More and more millennials are traveling nowadays but turned to social media to get attention. In this era of smartphone, people become obsessed with getting likes and comments for every travel photo and “traveling to…” status update. Millennial travel-hype is an unhealthy obsession pressuring us to travel. It doesn’t make you cool if you embark on an adventure for the sake of posting about it online. Don’t get me wrong, I am guilty too of going somewhere just so I could get a cute picture of it for my Instagram. I stalk favorite people in Snapchat. I log in to Facebook while traveling. Nevertheless, I do all of these because I want to and not to brag or impress other people.
As a 90’s kid, let me take you back to when #travelgoals wasn’t popular. People travel to get lost. The journey usually ends up discovering the unfamiliar places. There was no pressure about #ootd (outfit-of-the-day). Before then, jumping off the cliff makes you feel high without filming it. Ten years ago, travelers used to capture nature’s beauty and behold its picturesque creation. Today, taking #selfie is getting more prevalent which for me doesn’t create good memories.

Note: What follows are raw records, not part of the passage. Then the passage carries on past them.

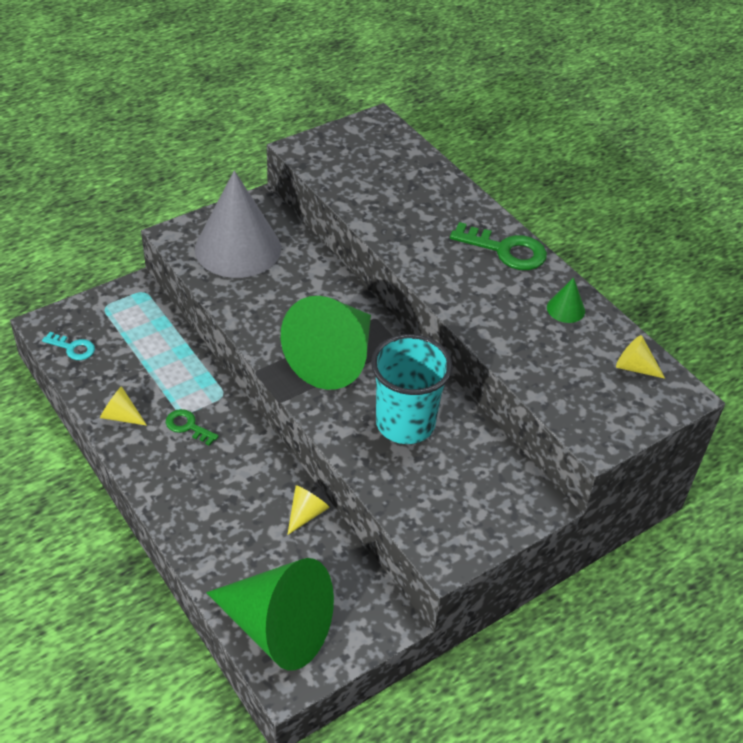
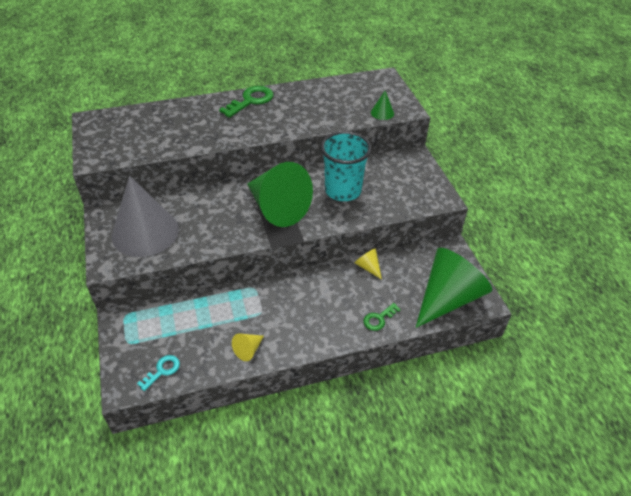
camera: 70 degrees left, 0 degrees up
green key [166,409,219,446] -> green key moved to [363,303,401,331]
green cone [547,277,585,323] -> green cone moved to [371,91,394,120]
yellow cone [616,335,665,379] -> none

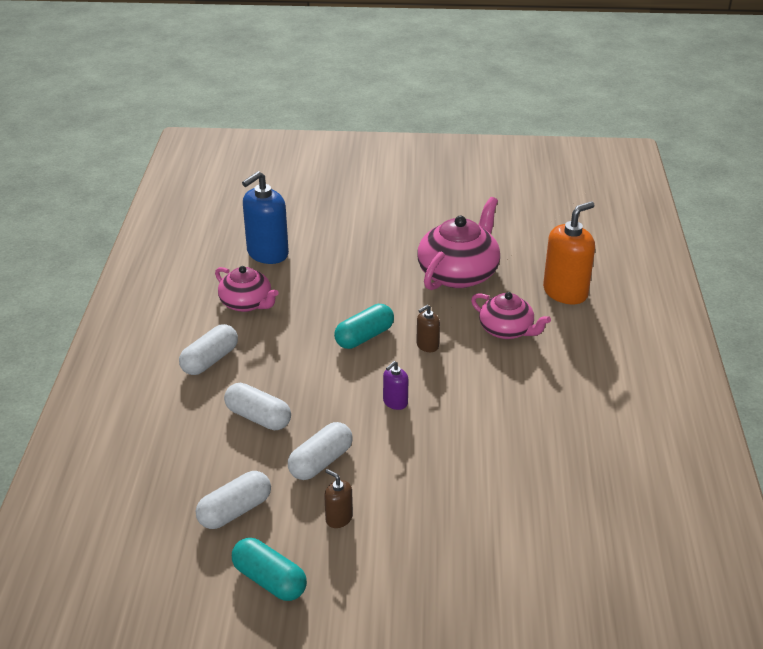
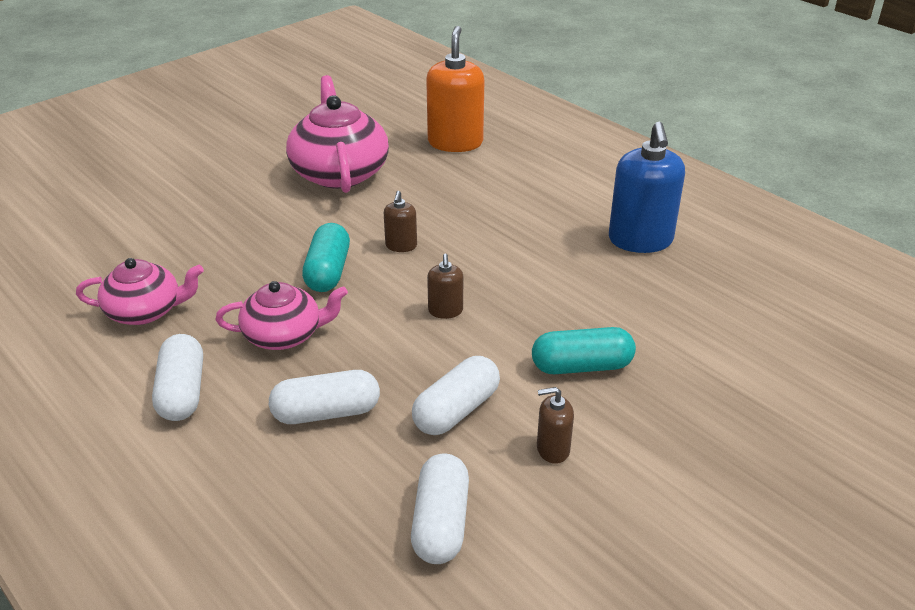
camera: 45 degrees left, 0 degrees up
turquoise capsule [232,538,307,601] -> turquoise capsule moved to [532,327,636,374]
blue soap dispenser [242,171,289,264] -> blue soap dispenser moved to [609,122,685,253]
white capsule [288,422,353,480] -> white capsule turned 45 degrees clockwise [412,356,500,435]
purple soap dispenser [383,361,408,410] -> brown soap dispenser [427,253,463,319]
pink teapot [471,292,551,339] -> pink teapot moved to [215,281,348,350]

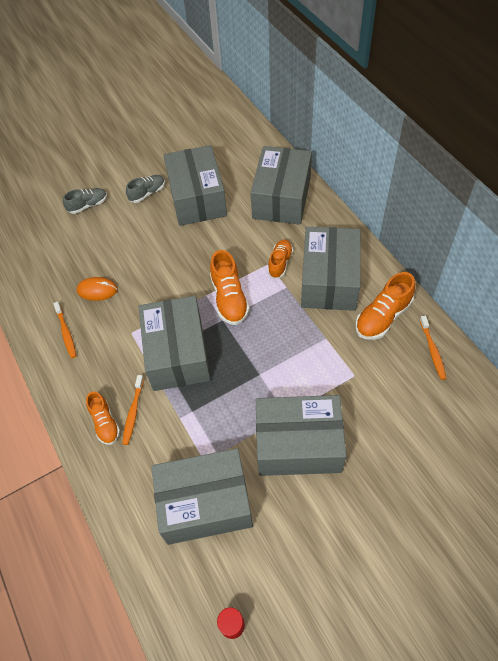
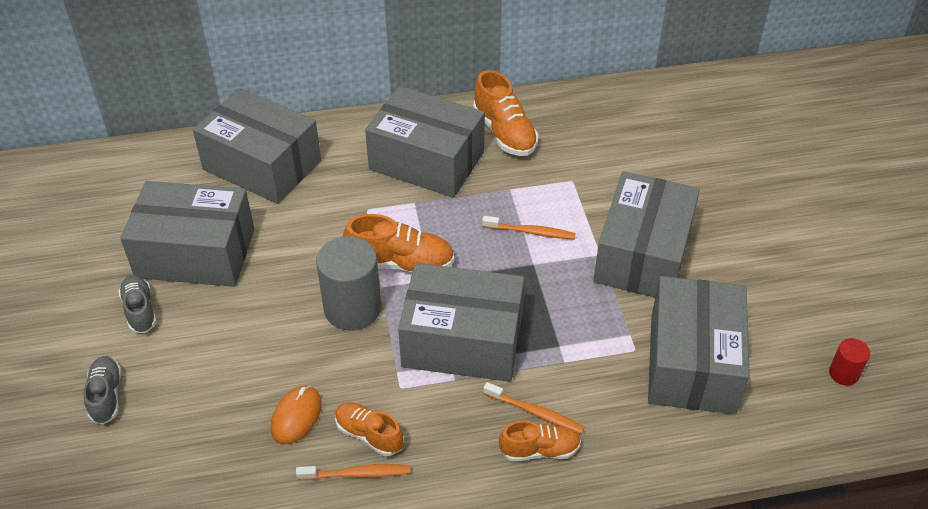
camera: 75 degrees left, 10 degrees down
orange shoe [268,240,293,279] -> orange shoe moved to [335,403,403,456]
orange toothbrush [420,315,447,380] -> orange toothbrush moved to [482,216,576,239]
none -> grey cylinder [316,236,381,331]

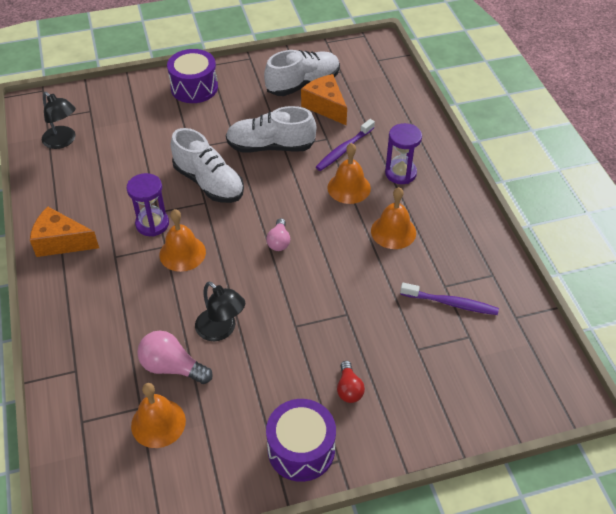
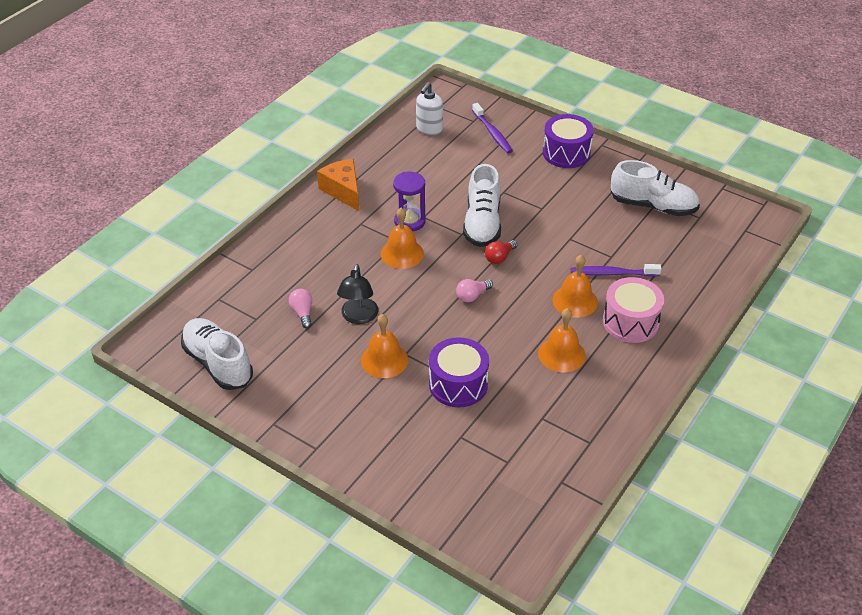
camera: 50 degrees right, 5 degrees down
black lamp [42,92,76,149] -> white soap dispenser [416,82,443,135]
orange bell [131,383,186,448] -> orange bell moved to [361,314,408,378]
pink light bulb [137,331,213,384] -> pink light bulb [289,289,312,328], size x0.63
white shoe [226,106,316,153] -> white shoe moved to [181,318,253,390]
purple drum [266,399,336,482] -> purple drum moved to [429,337,489,407]
orange cheese [301,74,347,125] -> none
red light bulb [337,361,365,403] -> red light bulb moved to [485,240,517,264]
purple hourglass [385,123,422,184] -> pink drum [603,277,664,343]
purple toothbrush [400,283,499,315] -> purple toothbrush moved to [472,103,513,154]

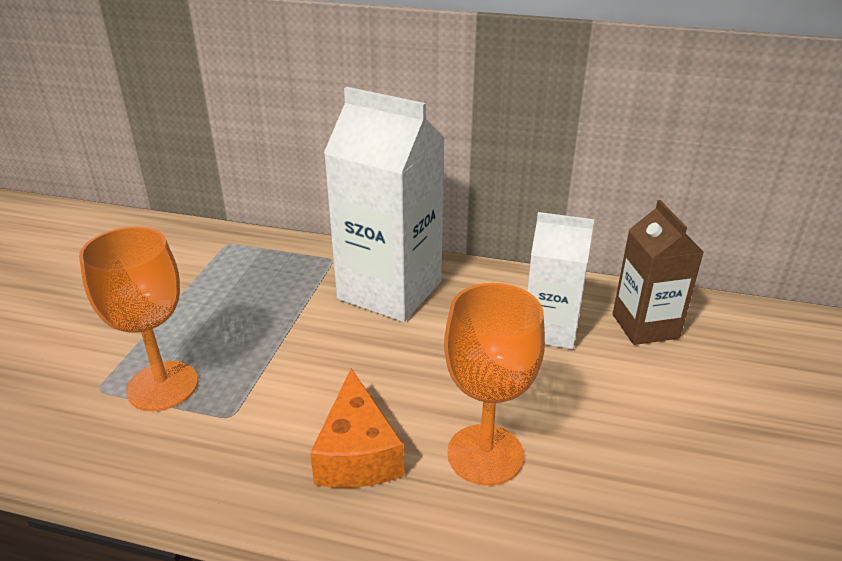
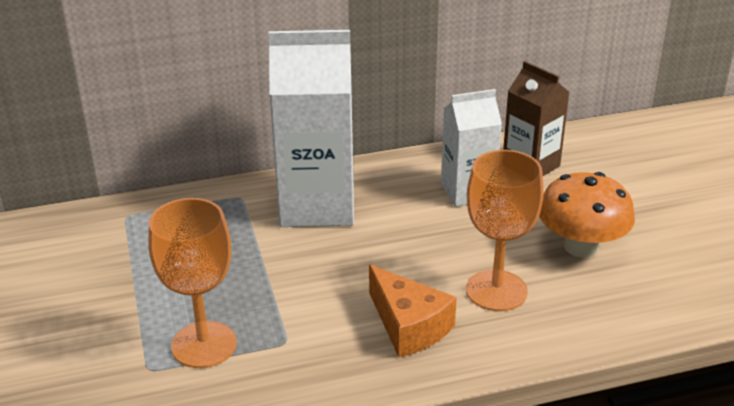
camera: 30 degrees left, 0 degrees up
none -> orange mushroom [539,172,635,258]

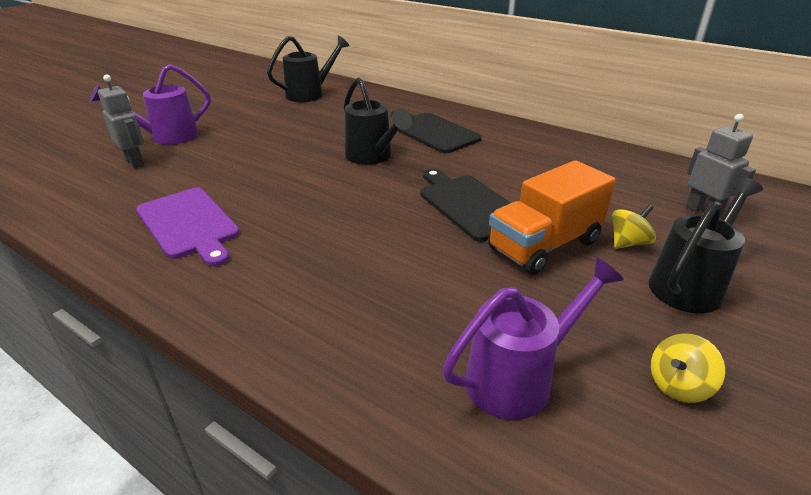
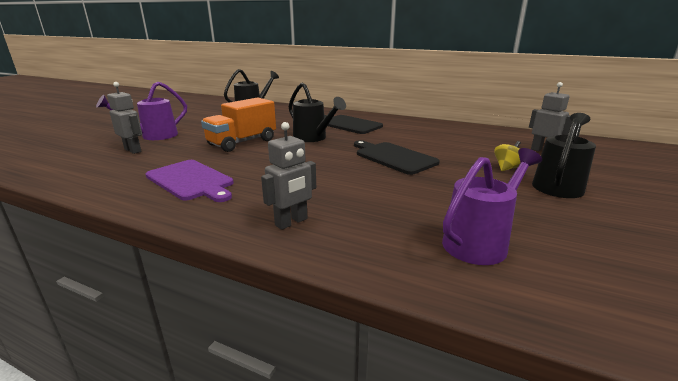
camera: 10 degrees left, 10 degrees down
orange truck [488,160,616,275] -> orange truck moved to [201,97,276,152]
yellow spinning top [651,333,725,403] -> none
none -> grey robot [261,122,316,230]

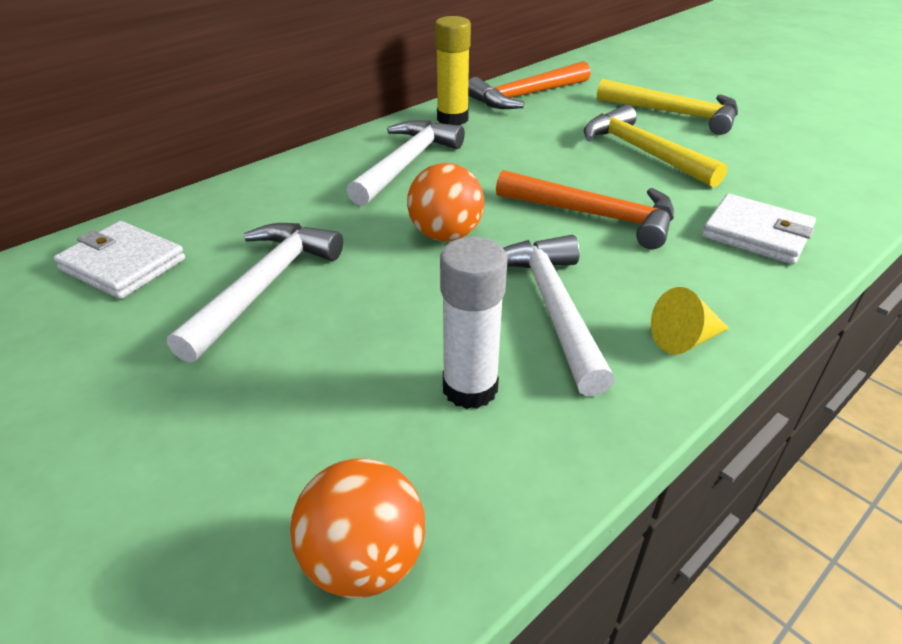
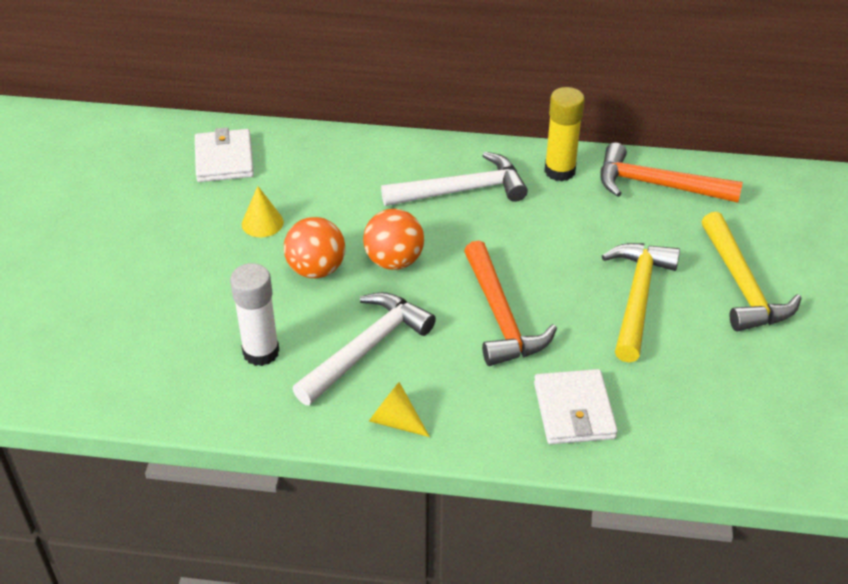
camera: 50 degrees right, 5 degrees up
white hammer [167,223,343,363] -> yellow cone [242,186,284,237]
orange ball [290,458,425,599] -> orange ball moved to [284,217,345,278]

Trust me, without being able to check at your Instagram, Twitter or Facebook feed you’ll be more relax and vacation is well spent. Although it is, still up to you whether or not this is good.
Here are the seven reasons why you don’t need social media to travel:
- Consider vacation a Digital Detox.
Take a break from using digital devices. I know we couldn’t have six-month vacation twice a year. So make the most of your limited leave balance whether it is a long weekend or a month-long trip. Pampering yourself is what you deserved for working so hard. Do not waste your time on social media. Rejuvenate yourself mentally and physically. Take a Yoga retreat in Chiang Mai, Thailand or learn Muay Thai. Go for a hike. That way, you become the best version of you when you get back to work. Surprise your boss!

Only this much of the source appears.